The response of CVP or PAWP should be monitored during a fluid challenge ( Fig 2). Fluid challenges should be repeated when the response suggests continuing hypovolemia. However, if such monitoring is not available it is reasonable to assess the clinical response to up to two fluid challenges (200 ml each).
Fig. 2 Algorithm detailing the use of dynamic CVP responses to guide fluid therapy.
The change in CVP after a 200-ml fluid challenge depends on the starting blood volume. A rise of 3 mmHg in CVP represents a significant increase and is probably indicative of an adequate circulating volume. However, a positive response may sometimes occur in the vasoconstricted patient with a lower blood volume. It is important to assess the clinical response in addition; if it is inadequate, it is appropriate to monitor stroke volume and PAWP before further fluid challenges or considering further circulatory support.
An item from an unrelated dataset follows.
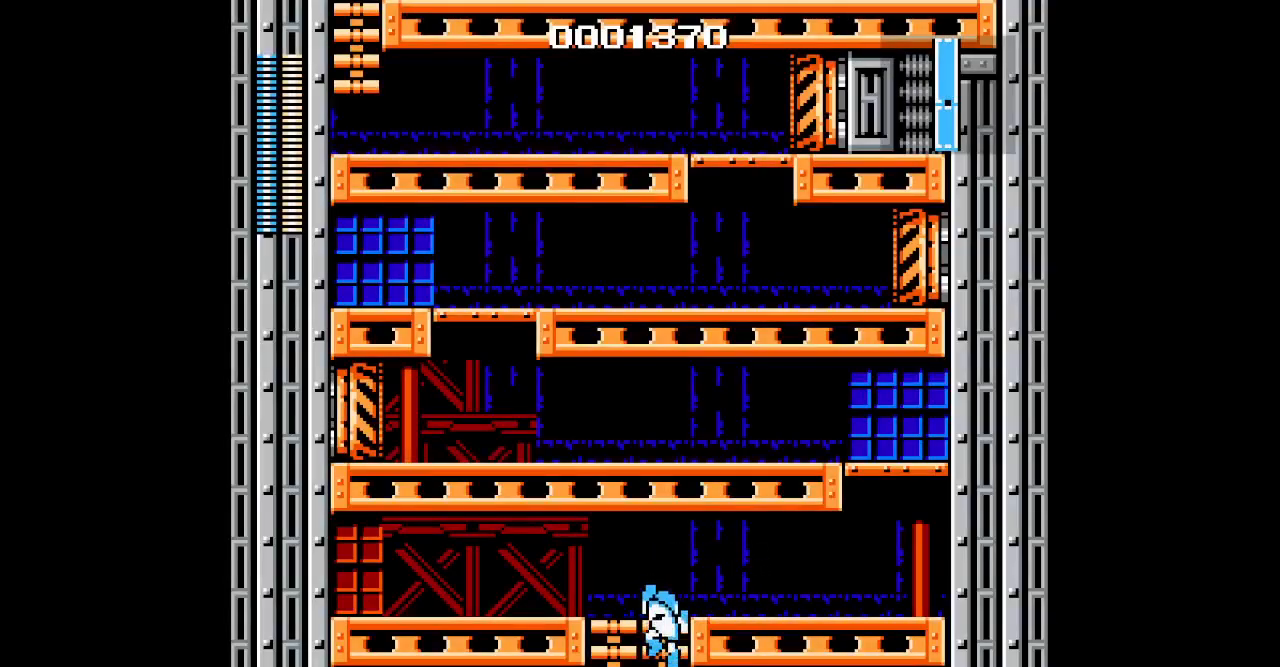
Gameplay with a controller (PlayStation layout); each line is a JSON object with the inputs held at the frame after it. "events" lists button and stick changes between this image and that frame as [ms after this image, input, new state], when the widget could be followed in between. Not read: CIRCLE CROSS HOME L2 L3 R2 R3 SELECT SQUARE START TRIANGLE keyboard_mouse.
{"buttons": ["DPAD_DOWN"], "events": [[200, "DPAD_DOWN", "up"], [400, "DPAD_DOWN", "down"]]}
In the inadequately filled left ventricle a fluid challenge will increase the stroke volume ( Fig, 3). Failure to increase the stroke volume with a fluid challenge may represent an inadequate challenge, particularly if the PAWP fails to rise significantly (3 mmHg). This indicates that cardiac filling was inadequate and the fluid challenge should be repeated. Such a response may also be seen in right heart failure, pericardial tamponade, and mitral stenosis. It may be important to monitor stroke volume rather than cardiac output during a fluid challenge. If the heart rate falls appropriately in response to a fluid challenge, the cardiac output may not increase despite an increase in stroke volume.
Fig. 3 The response of stroke volume and PAWP to small-volume fluid challenges. In the hypovolemic patient an increase in stroke volume with no significant rise in PAWP would be expected. In the optimally filled patient a rise in PAWP with no significant rise in stroke volume would be expected.